Thomas & Porte out of Tour de France
Rigoberto Uran wins stage nine
Froome retains yellow jersey
From the lakeside town of Nantua to the city of Chambéry, collarbones were fractured, kneecaps were dislocated and lungs were punctured.
It’s supposed to be a bike race, but by the end of Sunday, stage nine of the 104th Tour de France felt more like an episode of a TV hospital drama.
After 181.5 kilometers, three hors categorie climbs and no shortage of devilishly difficult descents, 11 riders were left by wayside – five through serious injury.
Chief among them were Team Sky’s Geraint Thomas and overall contender Richie Porte, prompting commentators to brand it one of the most formidable climbing stages in recent history, and one rider to suggest “organizers got what they wanted.”
Colombia’s Rigoberto Uran (Cannodale-Drapac) took the stage in a photo finish from Warren Barguil (Sunweb) by a tire’s width after a six-man sprint – turning the Frenchman’s tears of joy to tears of sorrow.

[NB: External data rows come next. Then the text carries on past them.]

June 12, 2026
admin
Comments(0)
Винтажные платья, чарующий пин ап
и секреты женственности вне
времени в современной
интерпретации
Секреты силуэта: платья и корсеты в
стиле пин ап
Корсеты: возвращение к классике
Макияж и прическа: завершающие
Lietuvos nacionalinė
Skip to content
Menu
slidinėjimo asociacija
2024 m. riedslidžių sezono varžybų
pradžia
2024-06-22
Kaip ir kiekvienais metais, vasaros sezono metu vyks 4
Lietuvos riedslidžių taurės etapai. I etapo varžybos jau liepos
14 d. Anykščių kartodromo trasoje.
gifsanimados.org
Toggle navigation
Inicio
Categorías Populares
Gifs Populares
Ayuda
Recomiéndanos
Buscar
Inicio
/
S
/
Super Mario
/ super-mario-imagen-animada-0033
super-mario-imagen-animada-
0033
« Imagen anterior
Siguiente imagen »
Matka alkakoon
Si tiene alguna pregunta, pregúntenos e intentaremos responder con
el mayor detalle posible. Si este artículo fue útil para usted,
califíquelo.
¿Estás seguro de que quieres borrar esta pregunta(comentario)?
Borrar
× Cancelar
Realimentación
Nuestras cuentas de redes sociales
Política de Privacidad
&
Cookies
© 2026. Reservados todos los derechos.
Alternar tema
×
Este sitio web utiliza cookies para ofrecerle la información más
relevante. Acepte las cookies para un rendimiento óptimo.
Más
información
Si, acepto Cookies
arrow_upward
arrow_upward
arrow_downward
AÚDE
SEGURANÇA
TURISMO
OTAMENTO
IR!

Chris Froome, now without his chief lieutenant Thomas for the rest of the Tour, retains the yellow jersey having finished third.
But once again, as in Mark Cavendish’s stage four horror crash, it’s the riders that didn’t cross the line who will dominate the headlines.

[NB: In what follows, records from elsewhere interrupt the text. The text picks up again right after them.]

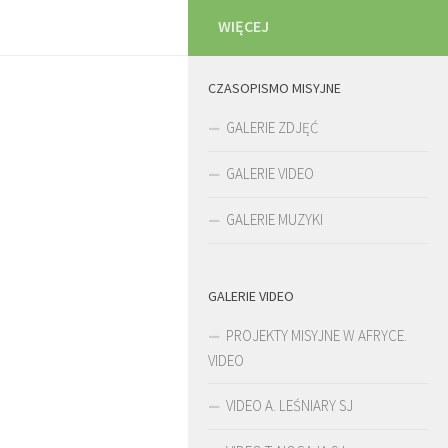
WIĘCEJ
CZASOPISMO MISYJNE
GALERIE ZDJĘĆ
GALERIE VIDEO
GALERIE MUZYKI
GALERIE VIDEO
PROJEKTY MISYJNE W AFRYCE.
VIDEO
VIDEO A. LEŚNIARY SJ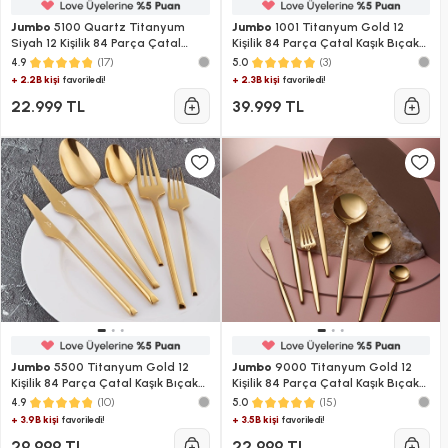
Jumbo
5100 Quartz Titanyum
Jumbo
1001 Titanyum Gold 12
Siyah 12 Kişilik 84 Parça Çatal
Kişilik 84 Parça Çatal Kaşık Bıçak
Kaşık Bıçak Takımı
Takımı
(17)
(3)
4.9
5.0
+ 2.2B kişi
+ 2.3B kişi
favoriledi!
favoriledi!
22.999 TL
39.999 TL
Jumbo
5500 Titanyum Gold 12
Jumbo
9000 Titanyum Gold 12
Kişilik 84 Parça Çatal Kaşık Bıçak
Kişilik 84 Parça Çatal Kaşık Bıçak
Takımı
Takımı
(10)
(15)
4.9
5.0
+ 3.9B kişi
+ 3.5B kişi
favoriledi!
favoriledi!
29.999 TL
22.999 TL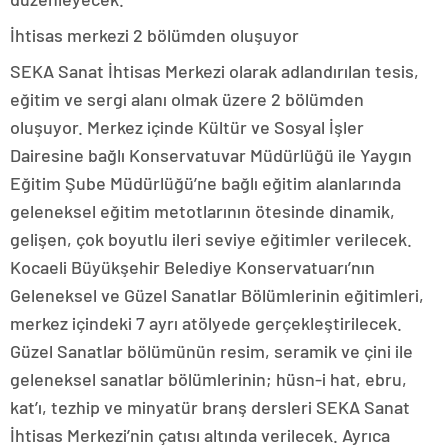
İhtisas merkezi 2 bölümden oluşuyor
SEKA Sanat İhtisas Merkezi olarak adlandırılan tesis,
eğitim ve sergi alanı olmak üzere 2 bölümden
oluşuyor. Merkez içinde Kültür ve Sosyal İşler
Dairesine bağlı Konservatuvar Müdürlüğü ile Yaygın
Eğitim Şube Müdürlüğü’ne bağlı eğitim alanlarında
geleneksel eğitim metotlarının ötesinde dinamik,
gelişen, çok boyutlu ileri seviye eğitimler verilecek.
Kocaeli Büyükşehir Belediye Konservatuarı’nın
Geleneksel ve Güzel Sanatlar Bölümlerinin eğitimleri,
merkez içindeki 7 ayrı atölyede gerçekleştirilecek.
Güzel Sanatlar bölümünün resim, seramik ve çini ile
geleneksel sanatlar bölümlerinin; hüsn-i hat, ebru,
kat’ı, tezhip ve minyatür branş dersleri SEKA Sanat
İhtisas Merkezi’nin çatısı altında verilecek. Ayrıca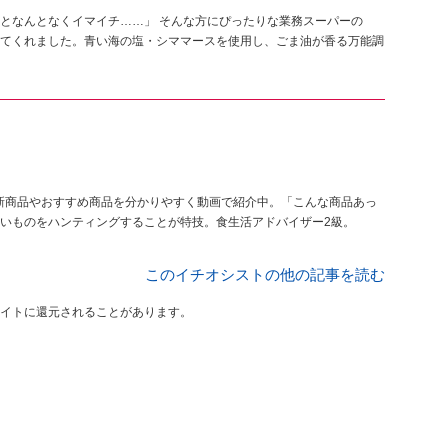
となんとなくイマイチ……」 そんな方にぴったりな業務スーパーの
てくれました。青い海の塩・シママースを使用し、ごま油が香る万能調
ーの新商品やおすすめ商品を分かりやすく動画で紹介中。「こんな商品あっ
いものをハンティングすることが特技。食生活アドバイザー2級。
このイチオシストの他の記事を読む
イトに還元されることがあります。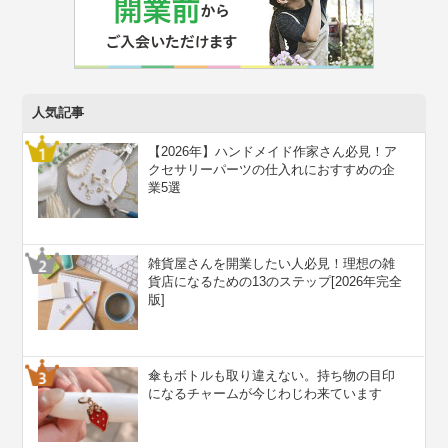
人気記事
【2026年】ハンドメイド作家さん必見！ア
クセサリーパーツの仕入れにおすすめの企
業5選
雑貨屋さんを開業したい人必見！理想の雑
貨店になるための13のステップ[2026年完全
版]
傘もボトルも取り違えない。持ち物の目印
になるチャームが今じわじわ来ています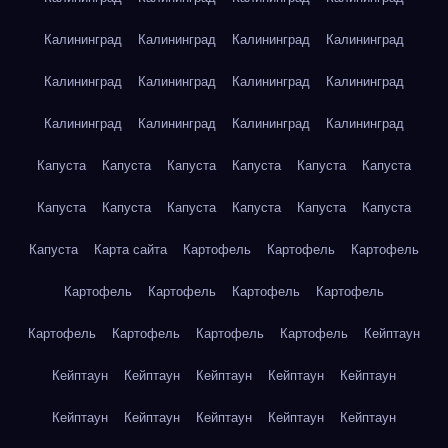
Калининград
Калининград
Калининград
Калининград
Калининград
Калининград
Калининград
Калининград
Калининград
Калининград
Калининград
Калининград
Капуста
Капуста
Капуста
Капуста
Капуста
Капуста
Капуста
Капуста
Капуста
Капуста
Капуста
Капуста
Капуста
Карта сайта
Картофель
Картофель
Картофель
Картофель
Картофель
Картофель
Картофель
Картофель
Картофель
Картофель
Картофель
Кейптаун
Кейптаун
Кейптаун
Кейптаун
Кейптаун
Кейптаун
Кейптаун
Кейптаун
Кейптаун
Кейптаун
Кейптаун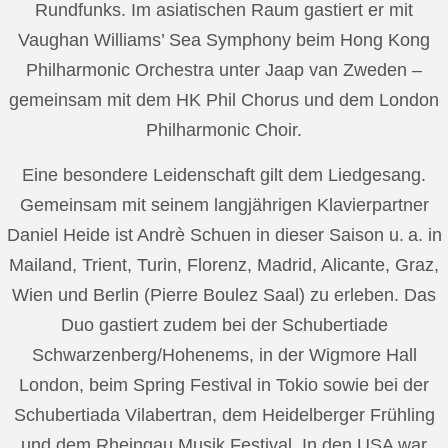
Rundfunks. Im asiatischen Raum gastiert er mit
Vaughan Williams’ Sea Symphony beim Hong Kong
Philharmonic Orchestra unter Jaap van Zweden –
gemeinsam mit dem HK Phil Chorus und dem London
Philharmonic Choir.
Eine besondere Leidenschaft gilt dem Liedgesang.
Gemeinsam mit seinem langjährigen Klavierpartner
Daniel Heide ist Andrè Schuen in dieser Saison u. a. in
Mailand, Trient, Turin, Florenz, Madrid, Alicante, Graz,
Wien und Berlin (Pierre Boulez Saal) zu erleben. Das
Duo gastiert zudem bei der Schubertiade
Schwarzenberg/Hohenems, in der Wigmore Hall
London, beim Spring Festival in Tokio sowie bei der
Schubertiada Vilabertran, dem Heidelberger Frühling
und dem Rheingau Musik Festival. In den USA war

Thomas, second overall behind teammate Froome at the start of play Sunday, was the first major name to fall – breaking his collarbone on the tough Col de la Biche descent in a crash Dave Brailsford branded “devastating.”

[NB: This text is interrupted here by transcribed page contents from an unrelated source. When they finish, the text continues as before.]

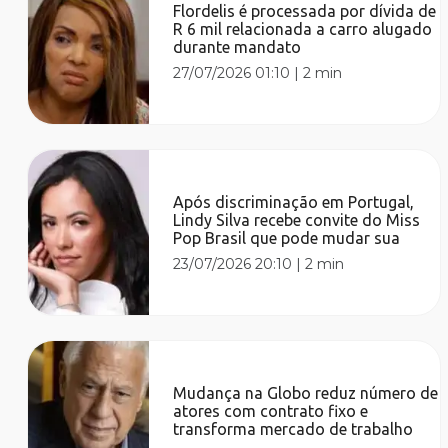
Flordelis é processada por dívida de
R 6 mil relacionada a carro alugado
durante mandato
27/07/2026 01:10
|
2 min
Após discriminação em Portugal,
Lindy Silva recebe convite do Miss
Pop Brasil que pode mudar sua
23/07/2026 20:10
|
2 min
Mudança na Globo reduz número de
atores com contrato fixo e
transforma mercado de trabalho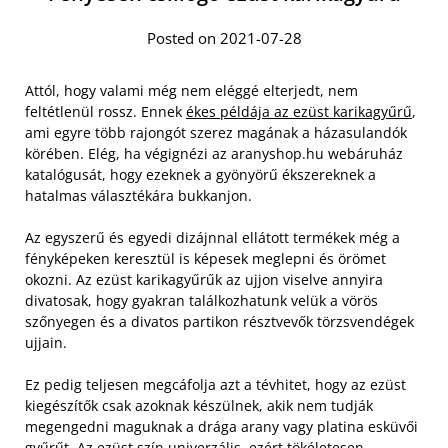
Posted on 2021-07-28
Attól, hogy valami még nem eléggé elterjedt, nem
feltétlenül rossz. Ennek
ékes példája az ezüst karikagyűrű
,
ami egyre több rajongót szerez magának a házasulandók
körében. Elég, ha végignézi az aranyshop.hu webáruház
katalógusát, hogy ezeknek a gyönyörű ékszereknek a
hatalmas választékára bukkanjon.
Az egyszerű és egyedi dizájnnal ellátott termékek még a
fényképeken keresztül is képesek meglepni és örömet
okozni. Az ezüst karikagyűrűk az ujjon viselve annyira
divatosak, hogy gyakran találkozhatunk velük a vörös
szőnyegen és a divatos partikon résztvevők törzsvendégek
ujjain.
Ez pedig teljesen megcáfolja azt a tévhitet, hogy az ezüst
kiegészítők csak azoknak készülnek, akik nem tudják
megengedni maguknak a drága arany vagy platina esküvői
gyűrűt. Az ezüst szín univerzális, ezért tökéletesen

“He had the crash in the Giro, then the roller coaster of coming here and being in yellow after winning the first stage, and then breaking his collarbone today,” said the Team Sky general manager.
“We’ll get our arms around him and make sure he’s all right; we’ll get him back on track but that’s not nice to see.”
If Thomas’s crash had been difficult to watch, Porte’s crash just under 100km later was too much for some TV viewers, including Cavendish.
Flying high above the town of Aix-les-Bans in slippery conditions, Australian Porte was traveling at speeds in excess of 70kph (45mph) when he veered onto the grass and off the road.
As his bike threatened to tumble down the mountain, Porte hit the tarmac hard, skidding across the width of the road before clattering into the jagged rock face on his right.
There was nowhere to go for Daniel Martin behind him, who somersaulted over Porte’s body, then “bounced,” but was somehow was able to get back on his bike and continue the descent.
The Irishman – crashing once again in a later incident but “remarkably” doing enough to still claim ninth position in Sunday’s stage – is sixth overall, one minute and 44 seconds behind Froome.
“I guess the organizers got what they wanted,” reflected Martin after the race. “I don’t think anyone wanted to take risks there, but it was so slippery under the trees.
“Richie locked up his back wheel, went straight into the grass, just wiped out, and his bike just collected me.
“I was very lucky the first time; I got through but my luck run out.”
There was no getting up for Porte, who was placed in a neck brace, stretchered into an ambulance and straight to hospital – bloodied, bruised but still asking for his helmet and glasses.
Later diagnosis revealed a broken collarbone and a fractured pelvis, meaning “four to six weeks’ recovery, providing there are no complications,” according to BMC team doctor Max Testa.
Tour de France organizers did not immediately respond to CNN’s request for comment on Martin’s criticisms, but British cyclist Chris Boardman, who has ridden the Tour, told ITV that Porte had chosen to descend at that speed.
Earlier on Sunday, Boardman had ridden the descent, tweeting: “Been down today’s final descent. In the wet. It was very hairy. Resurfacing has made it smoother … and very slippery …”
Froome retains the overall lead from Italy’s Astana rider Fabio Aru by 18 seconds and Frenchman Romain Bardet (AG2R La Mondiale) by 51.
Monday’s rest day in Perigueux is likely to prove very welcome indeed.